14/11/2011

LASI : remplacer une trappe à exclusion par un dispositif de réinsertion professionnelle

Auriez-vous l’idée de vous battre pour défendre le minitel, alors qu’internet permet de communiquer mieux et plus rapidement ? C’est pourtant le combat du Comité référendaire, qui s’acharne à exiger le maintien du RCMAS (revenu minimum cantonal d’aide sociale) alors que la révision de la LASI doit permettre de réinsérer plus de personnes, mieux et plus rapidement.

En un peu plus de 15 années de services, le RMCAS, qui était conçu pour éviter que les personnes en fin de droits ne tombent à l’aide sociale, s’est peu à peu transformé en piège pour ses bénéficiaires. Aujourd’hui, seul un tiers d’entre eux fournit une contre-prestation (souvent peu formatrice, éloignée du marché de l’emploi, et quelquefois même dévalorisante) et la durée de la mesure est de 39 mois en moyenne, contre 21 mois pour une personne à l’aide sociale. En clair, le RMCAS s’est peu à peu mué en trappe à exclusion et à pauvreté.

C’est fort de ce constat accablant que le Conseil d’Etat a proposé une révision du système. L’idée : remplacer le RMCAS par une révision de la loi sur l’aide sociale individuelle, en la complétant par un volet « insertion ». Par cet ajout, c’est la philosophie du système que l’on change, en passant d’un dispositif qui garantit le minimum vital en s’occupant de manière marginale de l’emploi à un dispositif de formation et de réinsertion professionnelle, qui garantit le minimum vital.

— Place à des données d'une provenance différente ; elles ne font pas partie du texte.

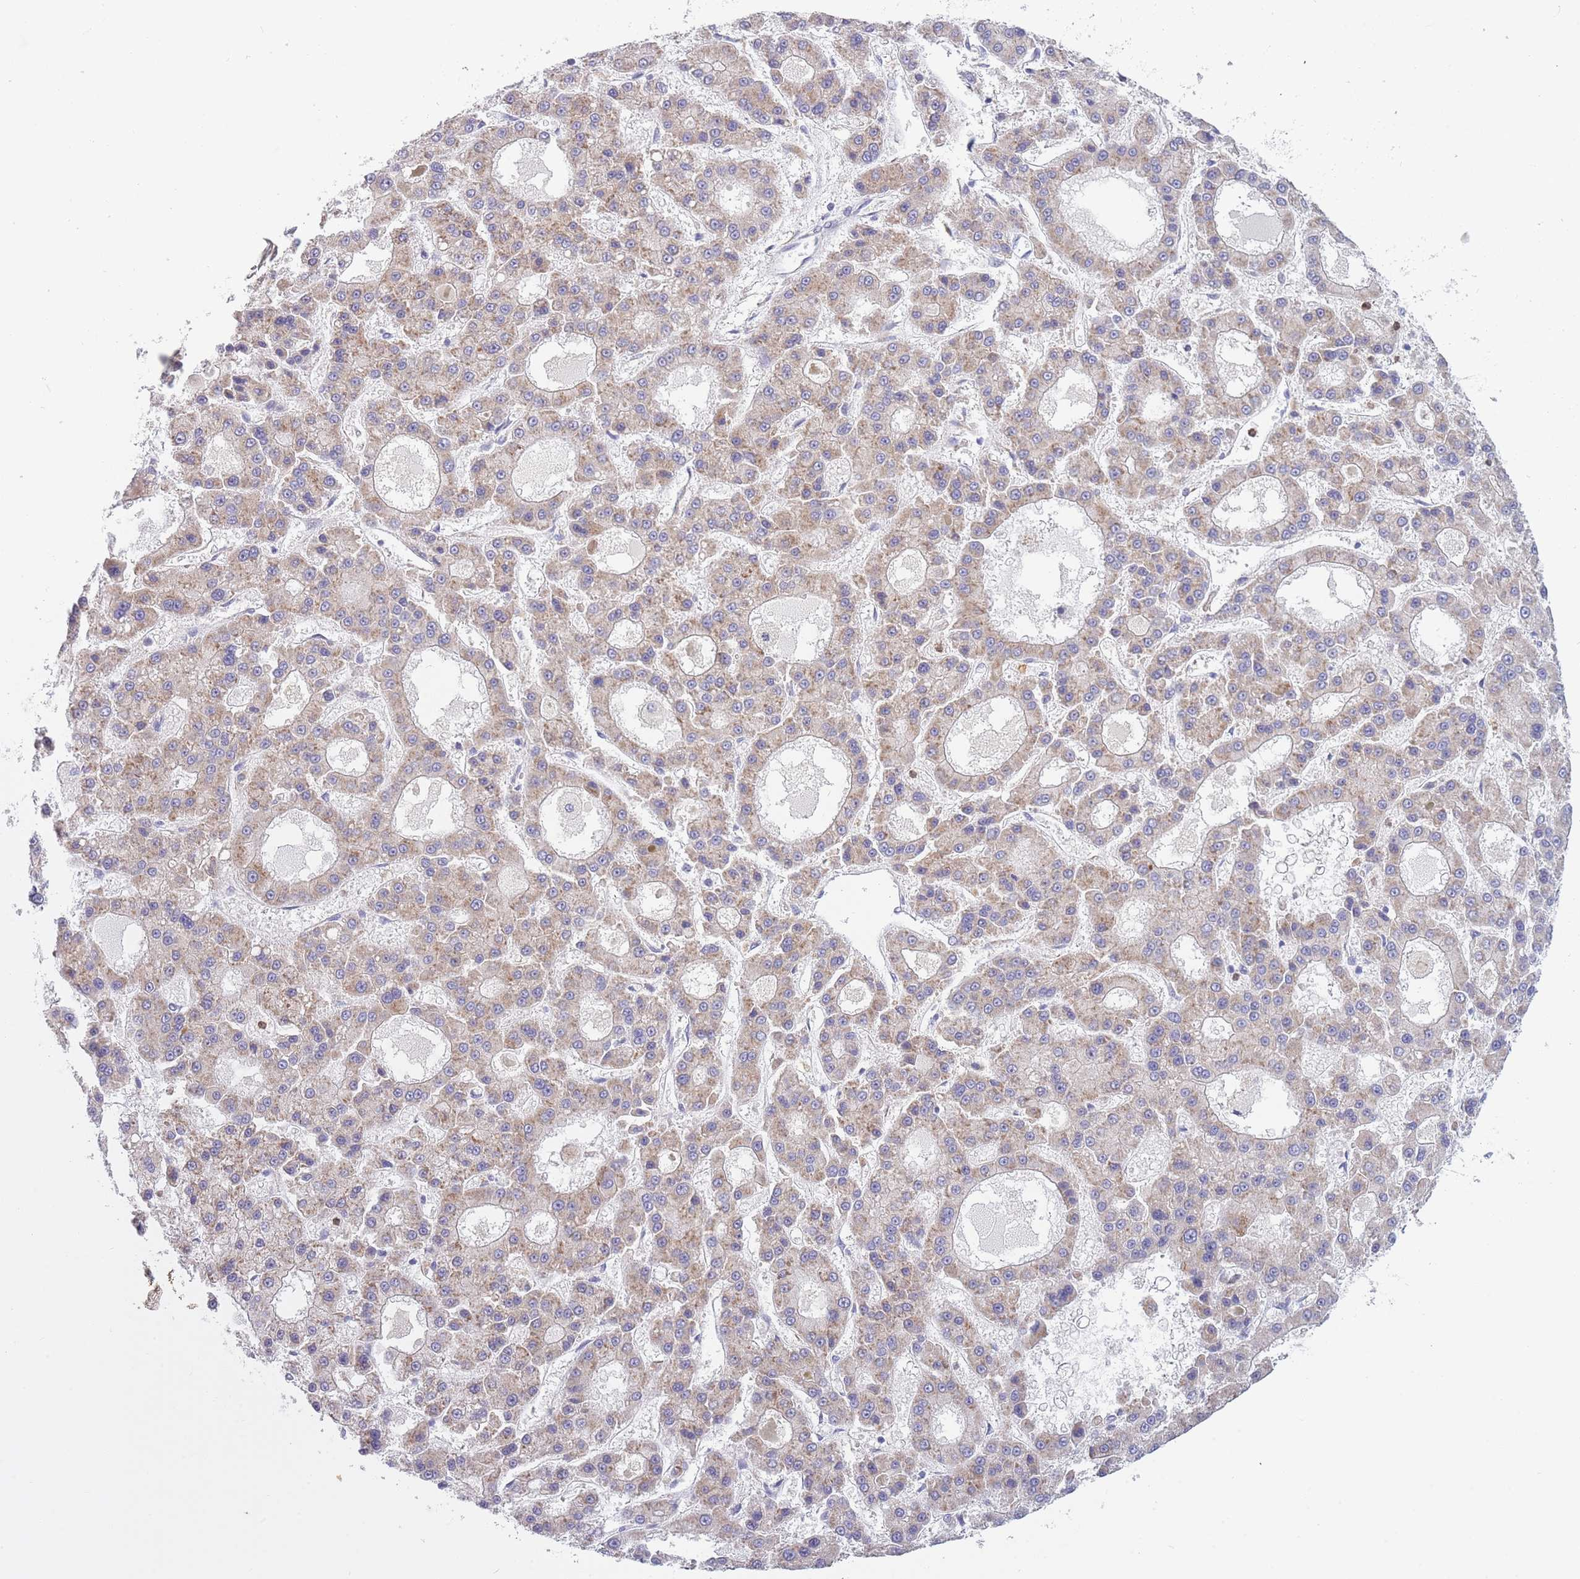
{"staining": {"intensity": "weak", "quantity": "25%-75%", "location": "cytoplasmic/membranous"}, "tissue": "liver cancer", "cell_type": "Tumor cells", "image_type": "cancer", "snomed": [{"axis": "morphology", "description": "Carcinoma, Hepatocellular, NOS"}, {"axis": "topography", "description": "Liver"}], "caption": "Protein staining of liver hepatocellular carcinoma tissue reveals weak cytoplasmic/membranous staining in approximately 25%-75% of tumor cells. The staining was performed using DAB, with brown indicating positive protein expression. Nuclei are stained blue with hematoxylin.", "gene": "NDUFAF6", "patient": {"sex": "male", "age": 70}}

A priori, il n’existe aucune raison de s’opposer à ce projet plein de bon sens et tourné vers le retour en emploi. Toutefois, contre toute bonne logique, cet objectif ne semble pas faire le poids face aux calculs d’apothicaire des référendaires et de leurs amis. Car selon eux, la révision aboutirait à une diminution des prestations pour les personnes aidées. Rien n’est plus faux. D’une part, les projections démontrent que les prestations sont globalement équivalentes, voire quelquefois plus élevées qu’à l’heure actuelle. D’autre part – et surtout –, la nouvelle loi se donne les moyens de ses ambitions, en augmentant de près de 20 millions l’effort financier de l’Etat. Cet investissement est destiné à mieux définir les besoins des personnes en fin de droits, à leur offrir de nouveaux outils d’insertion et à assurer un meilleur suivi de leur parcours de réinsertion. Peut-on décemment parler de sous-enchère sociale et salariale ? Certainement pas !

Pour ma part, entre un système qui a montré ses limites en maintenant artificiellement ses bénéficiaires dans un état de dépendance et d’assistanat, et un projet ambitieux, véritablement orienté sur les besoins des personnes aidées, pour leur permettre de retrouver le plus rapidement possible le marché du travail et leur autonomie, mon choix est vite fait. Je voterai OUI à  la révision de la LASI.